We are seeking research collaboration proposals that address our question. Proposals that flag existing data and results containing preliminary evidence and characterization of the viability and intactness of human TME and tumors in culture that reflect in vivo biological processes will be prioritized (please share only non-confidential information as part of your application). Additional success criteria are:
- Proven track record in the required field of expertise and translational science
- A well-structured proposal outlining a new and compelling scientific approach
- Outlining of the technical feasibility, and potentially existing data or previous publications that support feasibility / experience with outlined technology, based on existing techniques and established assays
- Your exact funding request should be outlined in your proposal based on a well-thought-through project. The project should be structured in milestones and planned with key decision points (clear Go/No-Go criteria). The funding request for the initial milestones resulting in a Go/No-Go decision should not exceed 200,000 euros annually for a maximum duration of two years per submitted project in total
- Ability to implement the outlined solution as part of a scientific collaboration project with Boehringer Ingelheim including access to relevant laboratory infrastructure that would allow the use of the proposed model as part of the collaboration to characterize actionable translational biomarkers
- The project should be able to provide tangible outcomes within a timeframe of two years, or less
- Proposals that are open to sharing the model methods with Boehringer are of interest
Please use our answer submission template to provide a 2–3 page non-confidential proposal (available for download here).
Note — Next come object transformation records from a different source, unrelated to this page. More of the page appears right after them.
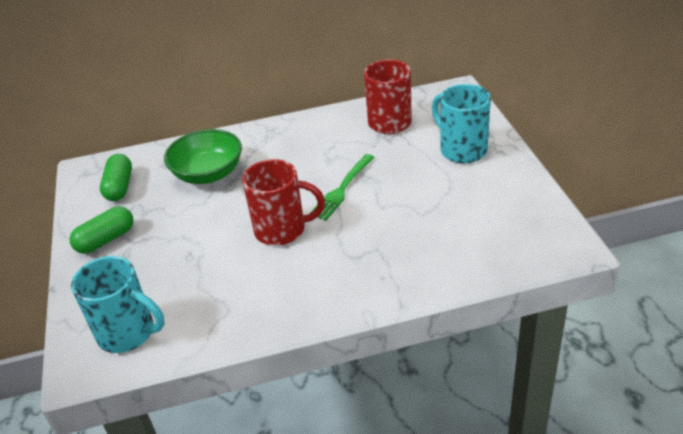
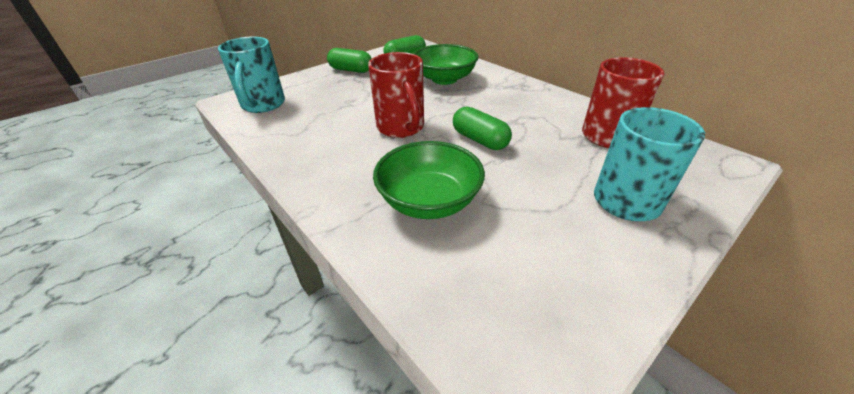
camera: 60 degrees right, 0 degrees up
(342, 188) = (480, 140): green fork -> green capsule
(403, 241) = (429, 201): none -> green bowl

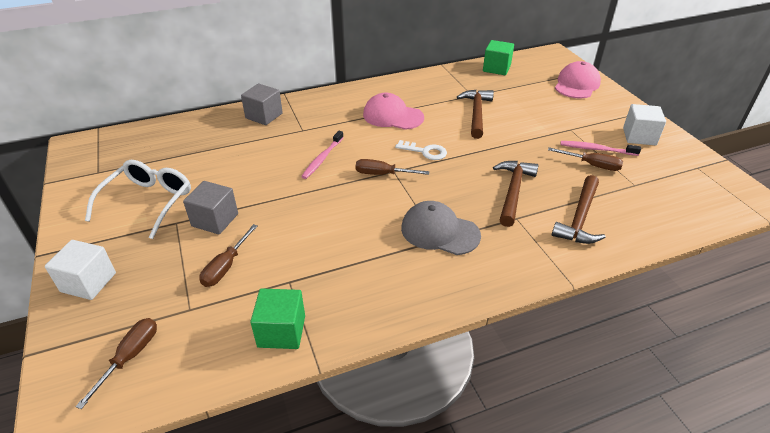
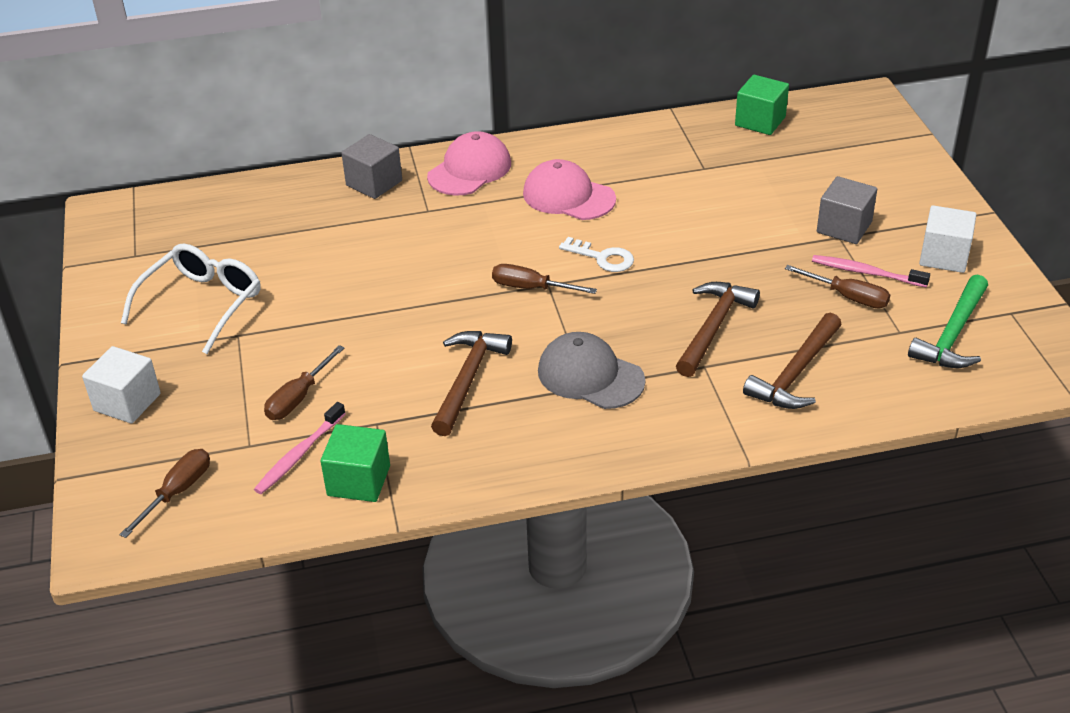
camera: 10 degrees right, 0 degrees up
(215, 220) = (289, 335): grey cube -> grey cube (844, 227)
(322, 158) = (449, 258): pink toothbrush -> pink toothbrush (299, 455)
(476, 113) = (700, 200): brown hammer -> brown hammer (468, 380)
(576, 84) = (883, 159): pink cap -> pink cap (469, 170)
(669, 184) = (952, 334): none -> green hammer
If confidential data exists that would strengthen the proposal, please indicate that information is available to share under a Confidential Disclosure Agreement (CDA). If we find the non-confidential concept proposal sufficiently interesting, we will execute a CDA for confidential discussions.
We are currently seeking answers for the following scientific question: Using novel primary human culture models, how would you propose to investigate molecular mechanisms underlying myeloid/stromal interaction in solid tumors with the goal of identifying actionable translational biomarkers?
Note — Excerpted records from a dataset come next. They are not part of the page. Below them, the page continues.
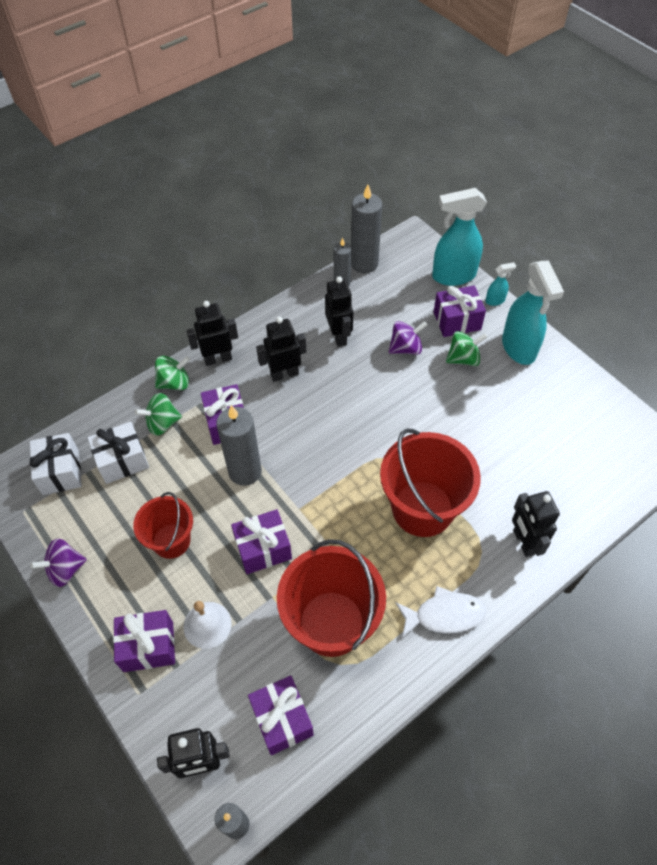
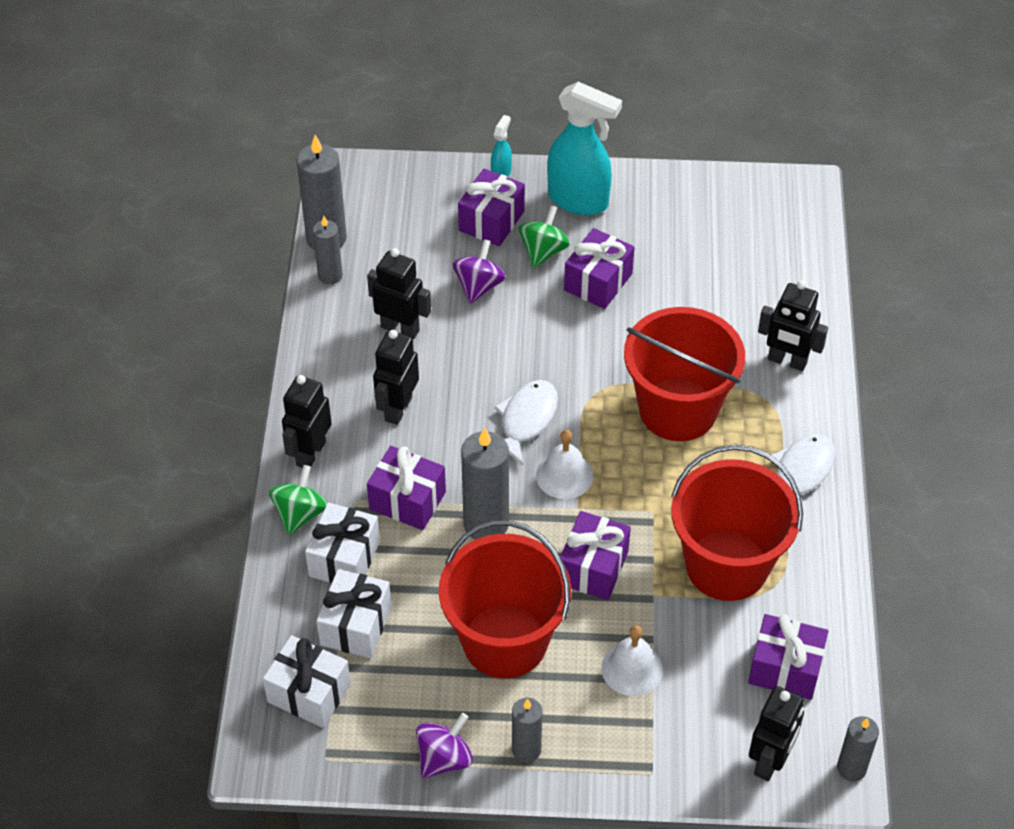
camera: 50 degrees left, 5 degrees down
(65, 569) = (444, 758): purple spinning top -> purple spinning top turned 150 degrees counterclockwise
(103, 609) = (526, 750): none -> grey candle
(148, 646) = (608, 734): purple gift -> purple gift (598, 282)
(162, 423) = (344, 559): green spinning top -> white gift
(171, 541) = (505, 641): red bucket -> red bucket, size x1.67
(316, 485) = (564, 475): none -> white bell
(336, 437) = (526, 420): none -> white fish
(453, 276) = (431, 180): turquoise spray bottle -> none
All incoming answers accompanied by a collaboration proposal will be evaluated by a scientific jury, and, upon selection, chosen proposals are pursued through a joint collaboration with the successful applicants. Initial funding of up to 200,000 euros annually over a course of maximum two years will be available for proposals that will receive support by our review team.
We can only accept research proposals if they arrive no later than June 12, 2025, 11:59 pm PST.